Sunday, 28 September 2008

chickpeas & chorizo

Lucy from Nourish Me is hosting this month’s Legume Love Affair event, where bloggers are invited to celebrate their love of pulses through recipe worship. The event was founded by Susan at the Well Seasoned Cook.

I have always loved legumes, even as a wee lass, so it wasn’t difficult to convince me to take part.

I decided to focus on chickpeas, or garbanzos, because they were always the one legume I didn’t like. But now I love them and try to eat them all the time.

This dish is a really typical Spanish side dish or tapas. The flavour of the chorizo permeates the tomato sauce and the chickpeas provide substance and sustenance. It’s great with a glass of red or even rosé.

Check back at Nourish Me for the legume round-up.
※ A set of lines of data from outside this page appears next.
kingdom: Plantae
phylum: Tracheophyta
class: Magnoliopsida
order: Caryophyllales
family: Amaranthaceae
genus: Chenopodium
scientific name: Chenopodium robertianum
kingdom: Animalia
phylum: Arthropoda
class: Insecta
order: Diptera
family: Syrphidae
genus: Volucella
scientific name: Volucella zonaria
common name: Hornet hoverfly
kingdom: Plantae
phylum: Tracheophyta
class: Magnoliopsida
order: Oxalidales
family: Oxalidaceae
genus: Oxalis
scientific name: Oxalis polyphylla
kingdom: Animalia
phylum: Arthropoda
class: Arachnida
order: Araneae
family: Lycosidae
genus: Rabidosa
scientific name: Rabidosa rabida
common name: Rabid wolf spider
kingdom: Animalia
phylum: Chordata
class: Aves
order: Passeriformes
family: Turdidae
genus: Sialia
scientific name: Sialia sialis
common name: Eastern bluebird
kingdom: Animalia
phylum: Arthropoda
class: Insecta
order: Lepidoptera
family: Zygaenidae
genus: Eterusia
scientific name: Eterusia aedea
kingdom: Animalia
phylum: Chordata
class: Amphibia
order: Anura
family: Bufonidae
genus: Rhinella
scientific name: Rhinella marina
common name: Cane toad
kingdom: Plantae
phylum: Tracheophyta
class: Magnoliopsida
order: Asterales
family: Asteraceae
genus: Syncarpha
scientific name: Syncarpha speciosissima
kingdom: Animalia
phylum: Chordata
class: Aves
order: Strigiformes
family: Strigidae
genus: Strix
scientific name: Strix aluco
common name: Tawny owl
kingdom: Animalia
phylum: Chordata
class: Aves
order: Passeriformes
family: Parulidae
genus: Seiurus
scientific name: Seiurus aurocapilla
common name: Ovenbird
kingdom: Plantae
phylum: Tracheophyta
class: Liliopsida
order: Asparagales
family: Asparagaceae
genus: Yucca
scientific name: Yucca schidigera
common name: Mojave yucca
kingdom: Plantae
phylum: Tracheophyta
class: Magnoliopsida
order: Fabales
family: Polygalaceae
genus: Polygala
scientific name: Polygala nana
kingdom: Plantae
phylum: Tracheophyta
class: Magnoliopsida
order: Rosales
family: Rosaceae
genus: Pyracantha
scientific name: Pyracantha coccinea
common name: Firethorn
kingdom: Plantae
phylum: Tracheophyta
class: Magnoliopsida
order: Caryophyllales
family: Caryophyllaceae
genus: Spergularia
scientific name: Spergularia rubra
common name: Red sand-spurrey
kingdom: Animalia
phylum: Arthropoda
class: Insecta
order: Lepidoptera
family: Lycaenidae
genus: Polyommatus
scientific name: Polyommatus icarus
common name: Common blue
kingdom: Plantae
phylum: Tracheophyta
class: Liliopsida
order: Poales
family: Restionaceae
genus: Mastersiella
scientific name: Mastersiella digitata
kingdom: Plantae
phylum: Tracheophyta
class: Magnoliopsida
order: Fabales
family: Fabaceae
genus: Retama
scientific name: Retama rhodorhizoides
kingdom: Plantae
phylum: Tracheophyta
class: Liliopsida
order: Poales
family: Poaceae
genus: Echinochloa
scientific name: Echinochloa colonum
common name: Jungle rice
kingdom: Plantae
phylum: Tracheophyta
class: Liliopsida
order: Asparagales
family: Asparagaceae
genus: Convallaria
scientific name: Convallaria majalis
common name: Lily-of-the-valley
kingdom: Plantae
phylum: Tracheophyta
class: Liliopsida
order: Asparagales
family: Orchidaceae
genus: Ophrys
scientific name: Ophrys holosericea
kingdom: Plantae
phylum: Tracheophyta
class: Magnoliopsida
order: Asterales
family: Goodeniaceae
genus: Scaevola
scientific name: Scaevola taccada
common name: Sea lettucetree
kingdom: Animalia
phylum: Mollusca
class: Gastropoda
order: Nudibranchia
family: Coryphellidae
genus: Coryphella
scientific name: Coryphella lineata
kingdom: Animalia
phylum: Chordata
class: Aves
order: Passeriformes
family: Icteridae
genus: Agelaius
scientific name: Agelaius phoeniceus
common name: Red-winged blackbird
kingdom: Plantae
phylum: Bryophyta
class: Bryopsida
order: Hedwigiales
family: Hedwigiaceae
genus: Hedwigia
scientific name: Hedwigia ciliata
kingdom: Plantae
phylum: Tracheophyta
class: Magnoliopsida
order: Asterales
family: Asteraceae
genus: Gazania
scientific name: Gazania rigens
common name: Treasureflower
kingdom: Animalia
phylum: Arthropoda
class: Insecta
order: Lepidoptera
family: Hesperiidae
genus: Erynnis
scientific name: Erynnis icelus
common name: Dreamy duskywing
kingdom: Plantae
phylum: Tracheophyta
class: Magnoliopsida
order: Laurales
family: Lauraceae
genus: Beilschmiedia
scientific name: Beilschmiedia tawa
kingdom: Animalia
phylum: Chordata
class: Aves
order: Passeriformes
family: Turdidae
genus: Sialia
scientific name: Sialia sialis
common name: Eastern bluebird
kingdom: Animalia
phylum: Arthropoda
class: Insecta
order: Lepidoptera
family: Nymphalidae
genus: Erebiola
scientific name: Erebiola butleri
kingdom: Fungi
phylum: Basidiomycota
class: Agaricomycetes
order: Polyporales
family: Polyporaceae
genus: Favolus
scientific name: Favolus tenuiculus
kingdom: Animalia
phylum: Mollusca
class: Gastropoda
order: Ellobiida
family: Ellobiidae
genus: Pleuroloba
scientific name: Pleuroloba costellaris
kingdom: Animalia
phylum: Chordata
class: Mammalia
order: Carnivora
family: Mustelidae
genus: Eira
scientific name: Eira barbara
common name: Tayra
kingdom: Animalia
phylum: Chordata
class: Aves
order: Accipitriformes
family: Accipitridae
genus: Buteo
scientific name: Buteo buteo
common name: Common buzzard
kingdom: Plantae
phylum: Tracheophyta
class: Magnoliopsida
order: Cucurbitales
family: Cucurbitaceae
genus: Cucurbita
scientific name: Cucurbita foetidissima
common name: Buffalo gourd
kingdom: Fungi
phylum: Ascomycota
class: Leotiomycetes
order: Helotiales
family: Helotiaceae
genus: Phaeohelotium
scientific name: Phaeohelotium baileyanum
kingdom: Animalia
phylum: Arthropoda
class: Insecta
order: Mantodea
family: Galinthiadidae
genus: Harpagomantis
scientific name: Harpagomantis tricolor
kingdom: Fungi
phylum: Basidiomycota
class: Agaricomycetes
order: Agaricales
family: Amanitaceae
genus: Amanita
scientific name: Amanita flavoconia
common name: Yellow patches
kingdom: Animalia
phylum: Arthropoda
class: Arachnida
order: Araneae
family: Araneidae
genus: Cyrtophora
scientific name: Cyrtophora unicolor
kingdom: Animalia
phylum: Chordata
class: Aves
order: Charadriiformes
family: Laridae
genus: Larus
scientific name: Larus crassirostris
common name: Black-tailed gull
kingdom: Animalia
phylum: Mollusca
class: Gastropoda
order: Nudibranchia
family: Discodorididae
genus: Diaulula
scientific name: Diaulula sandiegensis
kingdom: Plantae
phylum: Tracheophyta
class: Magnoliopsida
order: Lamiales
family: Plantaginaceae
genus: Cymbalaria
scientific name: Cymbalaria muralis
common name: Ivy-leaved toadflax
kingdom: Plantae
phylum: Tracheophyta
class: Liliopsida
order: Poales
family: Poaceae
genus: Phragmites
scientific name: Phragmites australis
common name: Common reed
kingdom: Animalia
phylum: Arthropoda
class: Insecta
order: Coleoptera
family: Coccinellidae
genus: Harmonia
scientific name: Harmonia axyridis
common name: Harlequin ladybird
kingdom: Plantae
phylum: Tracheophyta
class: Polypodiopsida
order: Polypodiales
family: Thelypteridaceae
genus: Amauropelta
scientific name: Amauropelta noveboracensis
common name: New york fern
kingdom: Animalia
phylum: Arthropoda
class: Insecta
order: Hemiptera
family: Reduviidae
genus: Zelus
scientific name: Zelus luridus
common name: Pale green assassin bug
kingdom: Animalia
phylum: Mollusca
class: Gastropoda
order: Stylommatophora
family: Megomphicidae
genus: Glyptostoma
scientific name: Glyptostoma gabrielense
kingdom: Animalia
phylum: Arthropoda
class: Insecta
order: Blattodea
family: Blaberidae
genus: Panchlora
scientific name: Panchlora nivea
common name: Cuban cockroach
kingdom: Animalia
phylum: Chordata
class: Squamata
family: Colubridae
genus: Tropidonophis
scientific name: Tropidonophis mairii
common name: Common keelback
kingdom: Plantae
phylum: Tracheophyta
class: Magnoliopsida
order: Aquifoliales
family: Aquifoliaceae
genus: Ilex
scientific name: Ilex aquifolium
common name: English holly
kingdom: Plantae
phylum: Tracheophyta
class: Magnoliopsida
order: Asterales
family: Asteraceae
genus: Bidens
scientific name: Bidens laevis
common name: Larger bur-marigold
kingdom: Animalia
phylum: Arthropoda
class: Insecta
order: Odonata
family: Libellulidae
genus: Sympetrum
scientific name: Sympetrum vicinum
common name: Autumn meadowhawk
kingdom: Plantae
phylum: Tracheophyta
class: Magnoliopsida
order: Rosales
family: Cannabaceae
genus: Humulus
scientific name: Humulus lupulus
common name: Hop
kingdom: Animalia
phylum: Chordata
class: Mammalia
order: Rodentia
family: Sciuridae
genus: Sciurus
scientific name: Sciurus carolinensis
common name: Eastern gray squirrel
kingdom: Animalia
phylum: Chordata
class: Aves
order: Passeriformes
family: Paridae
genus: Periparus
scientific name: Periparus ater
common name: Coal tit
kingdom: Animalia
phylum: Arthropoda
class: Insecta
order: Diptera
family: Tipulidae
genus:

Garbanzo y Chorizo (Chickpeas & Chorizo)
Anna’s very own recipe. Serves 2 as side dish or tapa.


400g can chickpeas
2 chorizo sausages
½ cup passata
1 tablespoon tomato paste
3 garlic cloves, crushed
1 small red onion, finely diced
1 teaspoon smoky paprika
½ teaspoon chilli flakes
½ teaspoon salt
Pinch of sugar
1 tablespoon chopped fresh parsley
Olive oil, for cooking


1. Slice chorizo into rounds on the diagonal.

2. Heat a frying pan then cook chorizo on each side until brown.

3. In the same pan, cook onion until soft.

4. Add garlic and fry, ensuring it doesn’t burn.

5. Add chilli and paprika and fry for 20 seconds, then add tomato paste and fry for 1 minute.

6. Add sugar, salt, passata, chorizo and chickpeas. Cook for 5-10 minutes until chickpeas and chorizo are cooked and warmed through.

7. Remove from heat and stir through fresh parsley. Serve hot.



  1. This sounds great. I love anything with chickpeas; have to look for some chorizo.

  2. Gorgeous, Anna. Beautiful Spanish flavours going on here.

    Thank you so much for taking part in the event.

  3. Tapas are such romantic little dishes, so big on flavor. Love your recipe.

  4. I love tapas... i mean LOVVVVVVVVE them and this one is a fav!

    Have made it to take to work for lunch... goes nicely with some baby spinach leaves. Thanks again Anna x

  5. I made this tonight with smoked linguica, (couldn't find chorizo firm enough to slice into medallions). It was excellent, and the smoked paprika played off the linguica beautifully.